You're welcome, Birdingam :t:
I find it somewhat amusing (or not) when I read a reply where the respondent has no experience of the camera in question.
I had hoped that the White-tailed Sea-eagle image would have shown that it is a reasonably capable piece of equipment. Apparently not. Oh well.
It is true that superzooms cannot be used for digiscoping when zoomed up to the tele range. However, that is still not how digiscoping works. If a very fine scope is used, it will certainly have a better image quality than the zoom lens of a P&S camera, and certainly better than the small sensor can make use of.
Thus, it is advisable to use wide angle eyepieces with high magnification for "normal" digiscoping distances. Wide angle in order to minimise vignetting, although some cropping certainly must be done. The original image in post#4 is not cropped at all.
The zoom lens of the camera will perform optically better and have a larger aperture in the wideangle range, compared to the tele end.
With the combination I use, I get the best results (least vignetting) when slightly zoomed in. If the zoom setting corresponds to a 32 mm lens and 50 mm is considered 1:1, the focal length with a 50x eyepiece will correspond to (32/50)*50*50 = 1600 mm.
Cropping the image by 75% (the image diagonal is halved) will correspond to 3200 mm.
The fine thing with the TZ40, apart from being small and feature-packed, is that it is reasonably useful for some bird photography even when not digiscoping.
With 18M resolution, its longest focal length corresponds to 480 mm. With a 30x digiscoping eyepiece, it's (32/50)* 30*50 = 960 mm, maybe 1200 mm when the necessary cropping is done.

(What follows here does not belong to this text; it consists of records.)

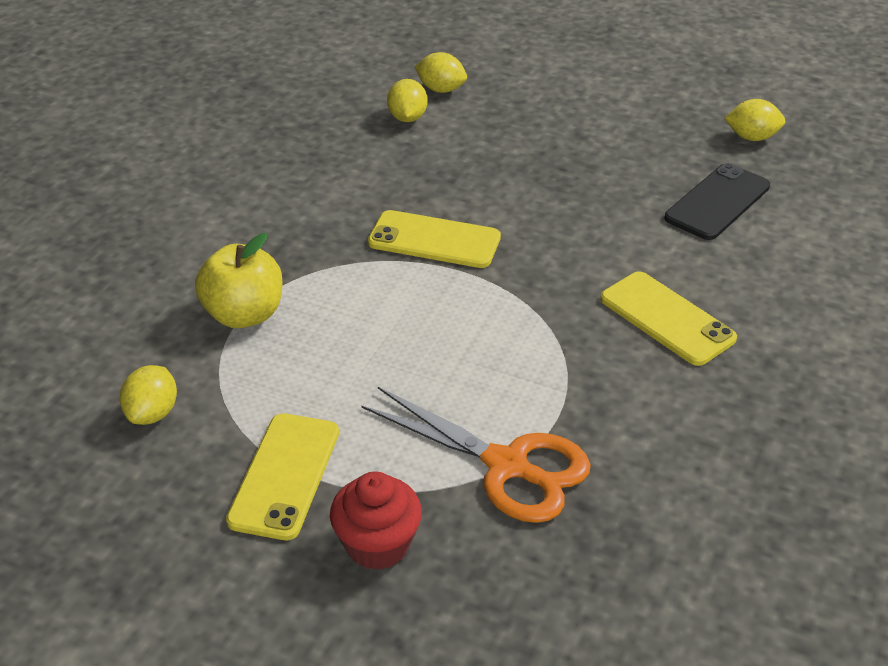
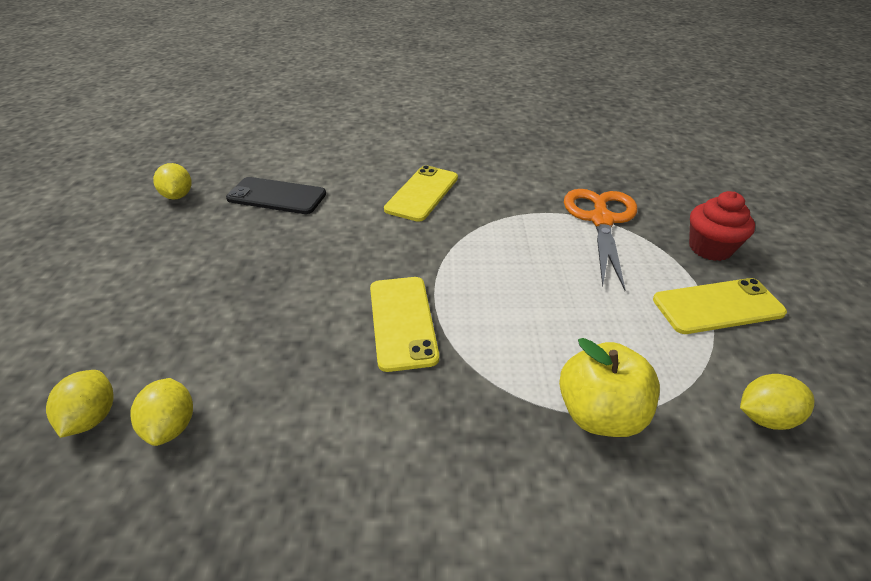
camera: 115 degrees left, 0 degrees up
yellow lemon [387,79,428,122] -> yellow lemon turned 75 degrees counterclockwise [130,378,193,446]

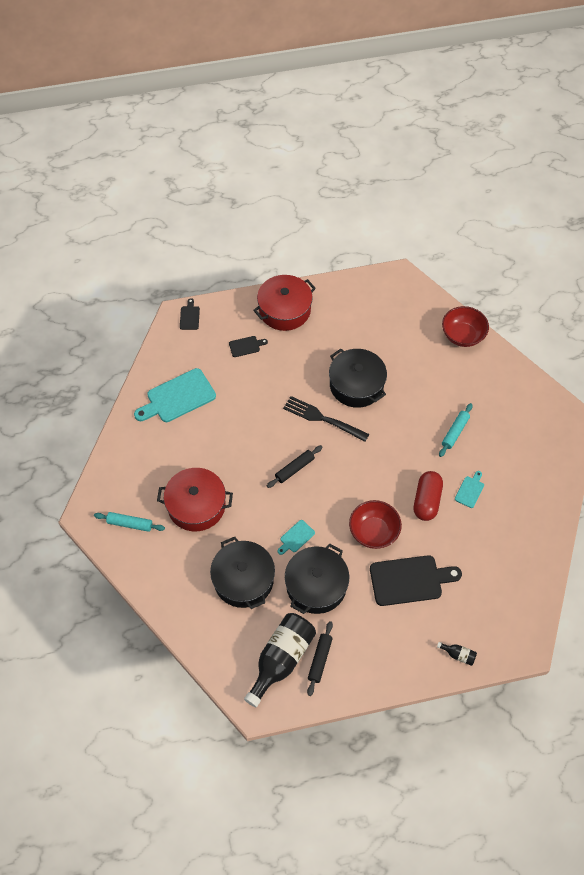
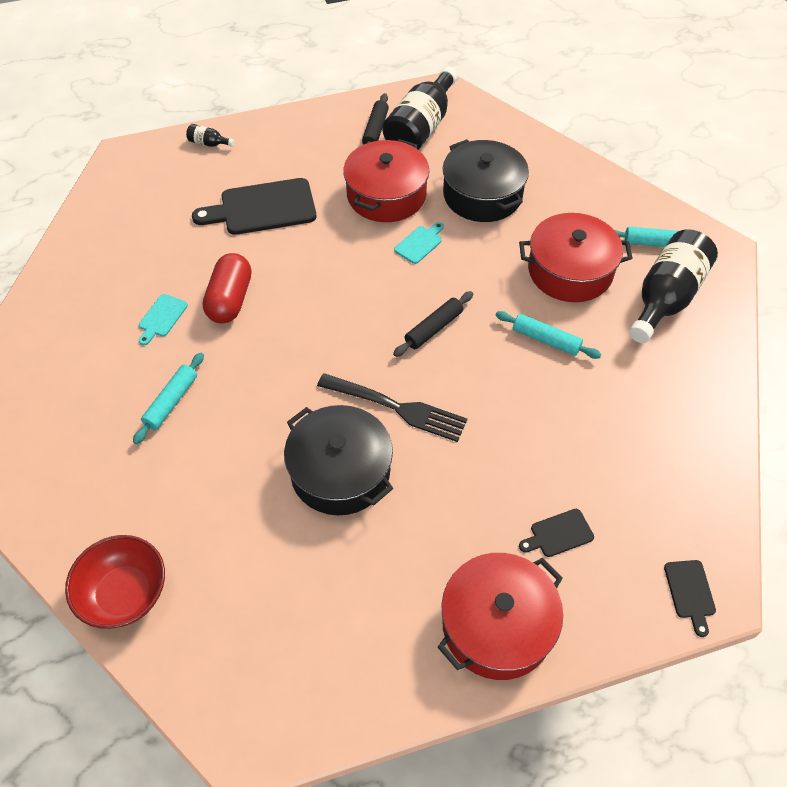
camera: 175 degrees right, 5 degrees down
turquoise cutting board [134,368,216,422] -> none
black pot [285,543,349,614] -> red pot [343,139,429,222]
red bowl [349,500,402,549] -> none
none -> turquoise rolling pin [495,311,601,359]
none -> black bottle [629,229,718,343]

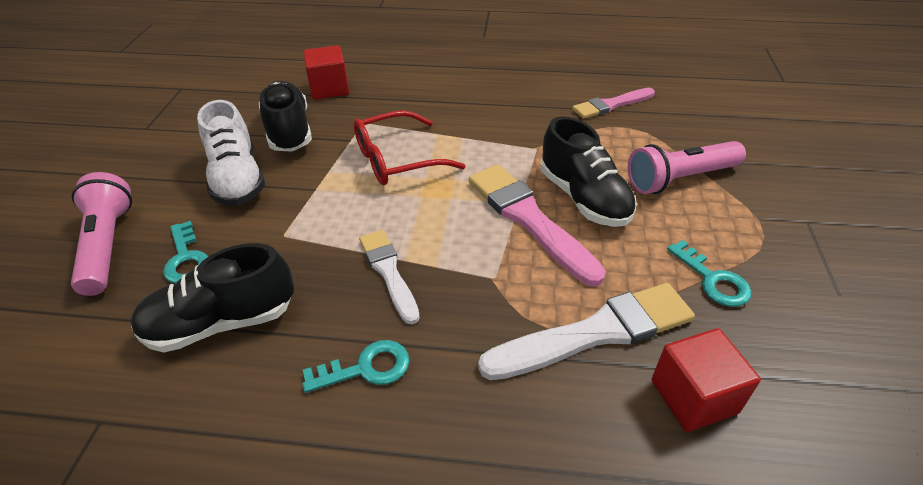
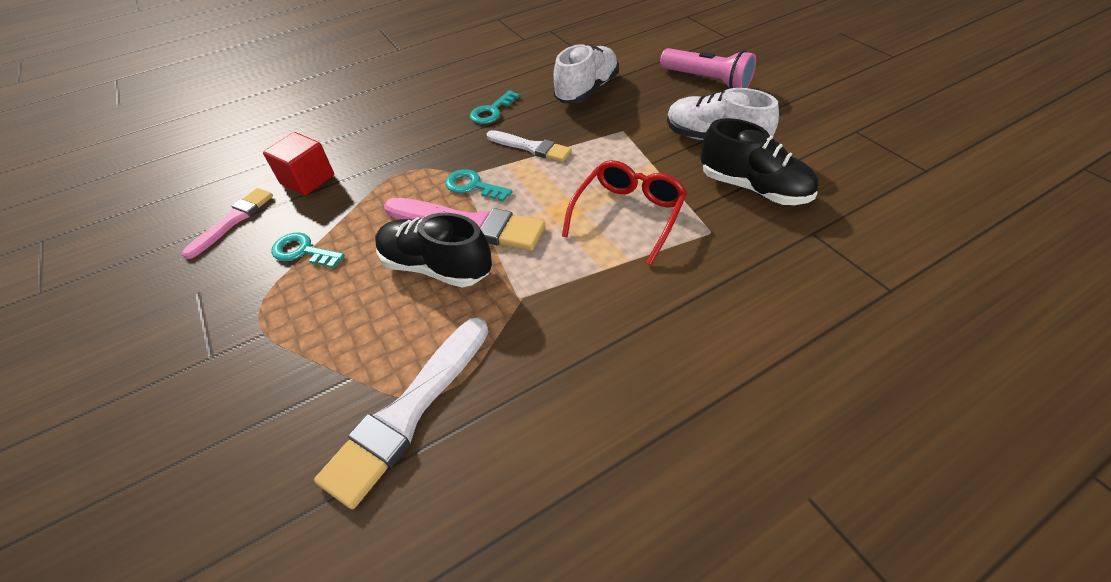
camera: 145 degrees right, 5 degrees up
black shoe [130,243,294,352] -> white shoe [554,44,619,103]
turquoise key [163,221,209,283] -> turquoise key moved to [445,169,513,202]
red cube [303,45,349,100] -> none
white brush [478,283,695,380] -> white brush moved to [314,317,489,509]
pink brush [572,88,655,119] -> pink brush moved to [182,188,273,259]
pink flashlight [628,141,746,194] -> none

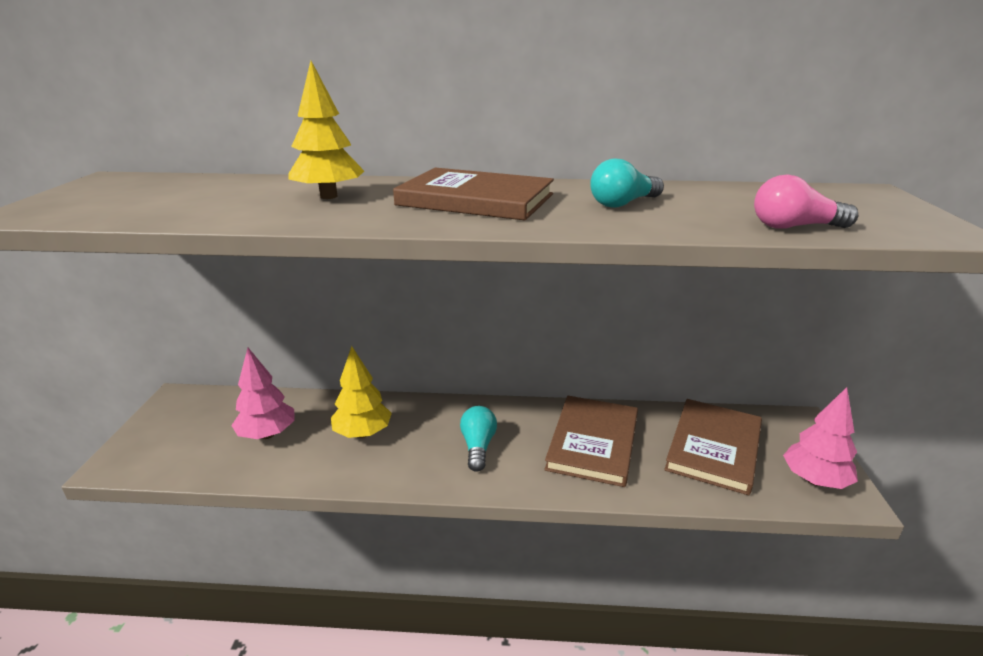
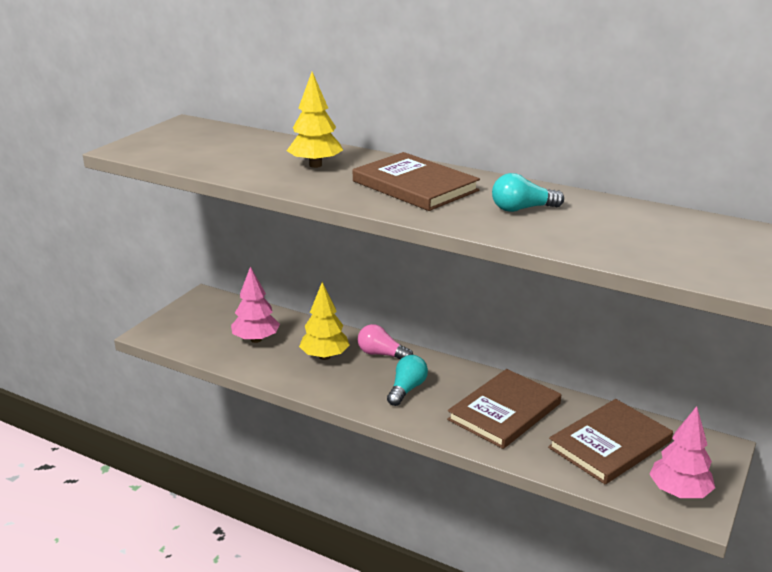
camera: 25 degrees right, 0 degrees up
pink light bulb [754,174,858,229] -> pink light bulb moved to [358,324,413,359]

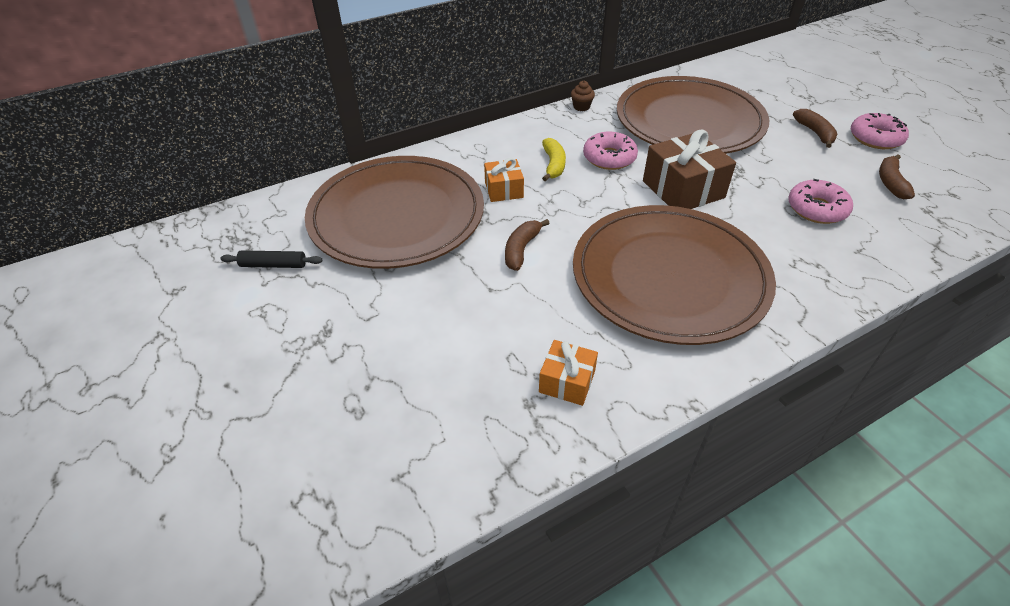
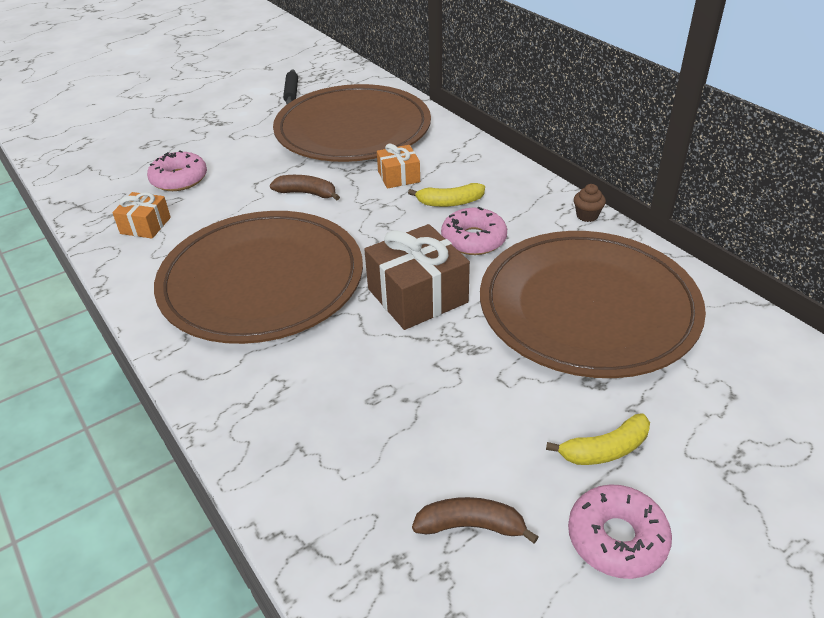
camera: 85 degrees right, 5 degrees down
pink donut [788,179,853,224] -> pink donut moved to [147,150,207,191]
brown banana [793,109,838,148] -> yellow banana [546,413,650,465]

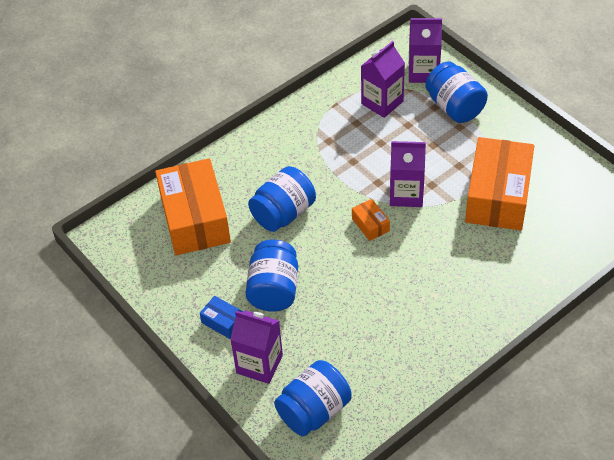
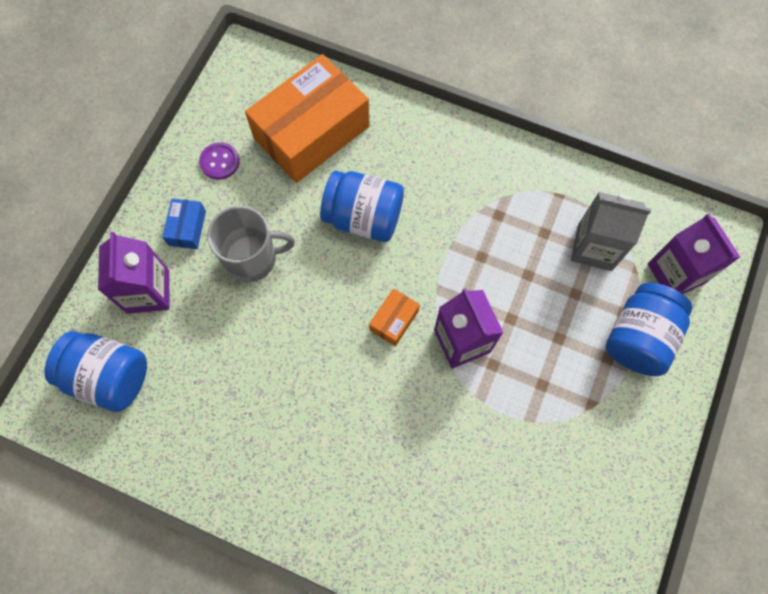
camera: 60 degrees right, 20 degrees up
blue jar [245,240,298,312] -> grey mug [207,206,295,282]
purple carton [361,41,405,118] -> grey carton [571,192,651,271]
orange box [465,137,534,231] -> none
none -> purple button [199,142,240,180]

So, it bridges the magnification gap that would occur if it had only had 4x optical zoom, while still being useful for digiscoping.
It may not be the most perfect digiscoping camera, but I'm very satisfied with it.
Re Neil's suggestions, I'm sure that they are very capable cameras and I have no reason to dismiss them, in particular since I have no experience with any of them.